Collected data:
┄┄┄┄┄┄┄┄┄┄

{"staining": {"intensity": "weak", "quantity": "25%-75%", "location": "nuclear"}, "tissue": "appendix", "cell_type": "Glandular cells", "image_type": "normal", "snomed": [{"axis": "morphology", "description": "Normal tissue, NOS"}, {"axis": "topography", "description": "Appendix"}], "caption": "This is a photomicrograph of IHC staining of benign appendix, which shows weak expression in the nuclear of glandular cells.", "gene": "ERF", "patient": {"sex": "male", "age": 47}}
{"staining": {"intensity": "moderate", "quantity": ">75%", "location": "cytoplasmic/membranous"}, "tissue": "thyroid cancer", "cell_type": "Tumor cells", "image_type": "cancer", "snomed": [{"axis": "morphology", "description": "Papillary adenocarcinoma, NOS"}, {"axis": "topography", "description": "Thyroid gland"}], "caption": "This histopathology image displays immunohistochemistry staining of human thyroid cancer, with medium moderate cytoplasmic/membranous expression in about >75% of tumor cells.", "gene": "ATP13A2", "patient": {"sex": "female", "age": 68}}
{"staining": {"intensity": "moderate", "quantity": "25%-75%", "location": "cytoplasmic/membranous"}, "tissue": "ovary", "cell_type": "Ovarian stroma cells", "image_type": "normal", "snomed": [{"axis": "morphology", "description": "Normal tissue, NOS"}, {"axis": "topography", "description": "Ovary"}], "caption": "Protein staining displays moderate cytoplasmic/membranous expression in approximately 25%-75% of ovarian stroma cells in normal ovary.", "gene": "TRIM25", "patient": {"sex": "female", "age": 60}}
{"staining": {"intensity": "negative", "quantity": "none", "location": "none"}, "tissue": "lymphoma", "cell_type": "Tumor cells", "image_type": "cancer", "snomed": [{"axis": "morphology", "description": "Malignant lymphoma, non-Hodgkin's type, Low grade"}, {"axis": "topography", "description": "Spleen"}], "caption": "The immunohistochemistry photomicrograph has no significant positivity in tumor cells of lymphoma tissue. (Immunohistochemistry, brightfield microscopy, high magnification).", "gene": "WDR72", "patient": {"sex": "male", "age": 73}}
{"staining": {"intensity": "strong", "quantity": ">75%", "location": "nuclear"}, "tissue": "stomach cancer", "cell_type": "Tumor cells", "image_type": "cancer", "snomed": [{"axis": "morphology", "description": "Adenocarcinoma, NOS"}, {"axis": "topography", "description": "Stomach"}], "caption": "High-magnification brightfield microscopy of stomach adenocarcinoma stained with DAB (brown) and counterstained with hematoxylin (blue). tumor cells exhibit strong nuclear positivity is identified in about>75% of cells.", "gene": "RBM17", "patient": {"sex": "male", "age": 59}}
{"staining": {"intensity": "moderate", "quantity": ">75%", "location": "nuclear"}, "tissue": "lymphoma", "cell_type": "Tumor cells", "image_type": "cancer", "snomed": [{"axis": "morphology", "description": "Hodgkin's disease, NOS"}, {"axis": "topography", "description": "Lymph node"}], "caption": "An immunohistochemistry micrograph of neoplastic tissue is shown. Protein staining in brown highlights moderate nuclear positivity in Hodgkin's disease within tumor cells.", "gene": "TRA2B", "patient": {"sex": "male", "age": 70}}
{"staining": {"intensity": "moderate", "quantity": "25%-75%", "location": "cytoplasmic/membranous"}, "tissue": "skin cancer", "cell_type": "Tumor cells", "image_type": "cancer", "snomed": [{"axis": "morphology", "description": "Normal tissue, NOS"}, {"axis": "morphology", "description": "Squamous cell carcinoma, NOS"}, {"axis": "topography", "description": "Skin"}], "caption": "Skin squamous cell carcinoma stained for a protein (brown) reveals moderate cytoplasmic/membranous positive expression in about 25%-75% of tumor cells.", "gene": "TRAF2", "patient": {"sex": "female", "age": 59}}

┄┄┄┄┄┄┄┄┄┄

Please be sure to repeat every entry exactly.

## RESULT FOR THIS EXERCISE:
{"staining": {"intensity": "weak", "quantity": "25%-75%", "location": "nuclear"}, "tissue": "appendix", "cell_type": "Glandular cells", "image_type": "normal", "snomed": [{"axis": "morphology", "description": "Normal tissue, NOS"}, {"axis": "topography", "description": "Appendix"}], "caption": "This is a photomicrograph of IHC staining of benign appendix, which shows weak expression in the nuclear of glandular cells.", "gene": "ERF", "patient": {"sex": "male", "age": 47}}
{"staining": {"intensity": "moderate", "quantity": ">75%", "location": "cytoplasmic/membranous"}, "tissue": "thyroid cancer", "cell_type": "Tumor cells", "image_type": "cancer", "snomed": [{"axis": "morphology", "description": "Papillary adenocarcinoma, NOS"}, {"axis": "topography", "description": "Thyroid gland"}], "caption": "This histopathology image displays immunohistochemistry staining of human thyroid cancer, with medium moderate cytoplasmic/membranous expression in about >75% of tumor cells.", "gene": "ATP13A2", "patient": {"sex": "female", "age": 68}}
{"staining": {"intensity": "moderate", "quantity": "25%-75%", "location": "cytoplasmic/membranous"}, "tissue": "ovary", "cell_type": "Ovarian stroma cells", "image_type": "normal", "snomed": [{"axis": "morphology", "description": "Normal tissue, NOS"}, {"axis": "topography", "description": "Ovary"}], "caption": "Protein staining displays moderate cytoplasmic/membranous expression in approximately 25%-75% of ovarian stroma cells in normal ovary.", "gene": "TRIM25", "patient": {"sex": "female", "age": 60}}
{"staining": {"intensity": "negative", "quantity": "none", "location": "none"}, "tissue": "lymphoma", "cell_type": "Tumor cells", "image_type": "cancer", "snomed": [{"axis": "morphology", "description": "Malignant lymphoma, non-Hodgkin's type, Low grade"}, {"axis": "topography", "description": "Spleen"}], "caption": "The immunohistochemistry photomicrograph has no significant positivity in tumor cells of lymphoma tissue. (Immunohistochemistry, brightfield microscopy, high magnification).", "gene": "WDR72", "patient": {"sex": "male", "age": 73}}
{"staining": {"intensity": "strong", "quantity": ">75%", "location": "nuclear"}, "tissue": "stomach cancer", "cell_type": "Tumor cells", "image_type": "cancer", "snomed": [{"axis": "morphology", "description": "Adenocarcinoma, NOS"}, {"axis": "topography", "description": "Stomach"}], "caption": "High-magnification brightfield microscopy of stomach adenocarcinoma stained with DAB (brown) and counterstained with hematoxylin (blue). tumor cells exhibit strong nuclear positivity is identified in about>75% of cells.", "gene": "RBM17", "patient": {"sex": "male", "age": 59}}
{"staining": {"intensity": "moderate", "quantity": ">75%", "location": "nuclear"}, "tissue": "lymphoma", "cell_type": "Tumor cells", "image_type": "cancer", "snomed": [{"axis": "morphology", "description": "Hodgkin's disease, NOS"}, {"axis": "topography", "description": "Lymph node"}], "caption": "An immunohistochemistry micrograph of neoplastic tissue is shown. Protein staining in brown highlights moderate nuclear positivity in Hodgkin's disease within tumor cells.", "gene": "TRA2B", "patient": {"sex": "male", "age": 70}}
{"staining": {"intensity": "moderate", "quantity": "25%-75%", "location": "cytoplasmic/membranous"}, "tissue": "skin cancer", "cell_type": "Tumor cells", "image_type": "cancer", "snomed": [{"axis": "morphology", "description": "Normal tissue, NOS"}, {"axis": "morphology", "description": "Squamous cell carcinoma, NOS"}, {"axis": "topography", "description": "Skin"}], "caption": "Skin squamous cell carcinoma stained for a protein (brown) reveals moderate cytoplasmic/membranous positive expression in about 25%-75% of tumor cells.", "gene": "TRAF2", "patient": {"sex": "female", "age": 59}}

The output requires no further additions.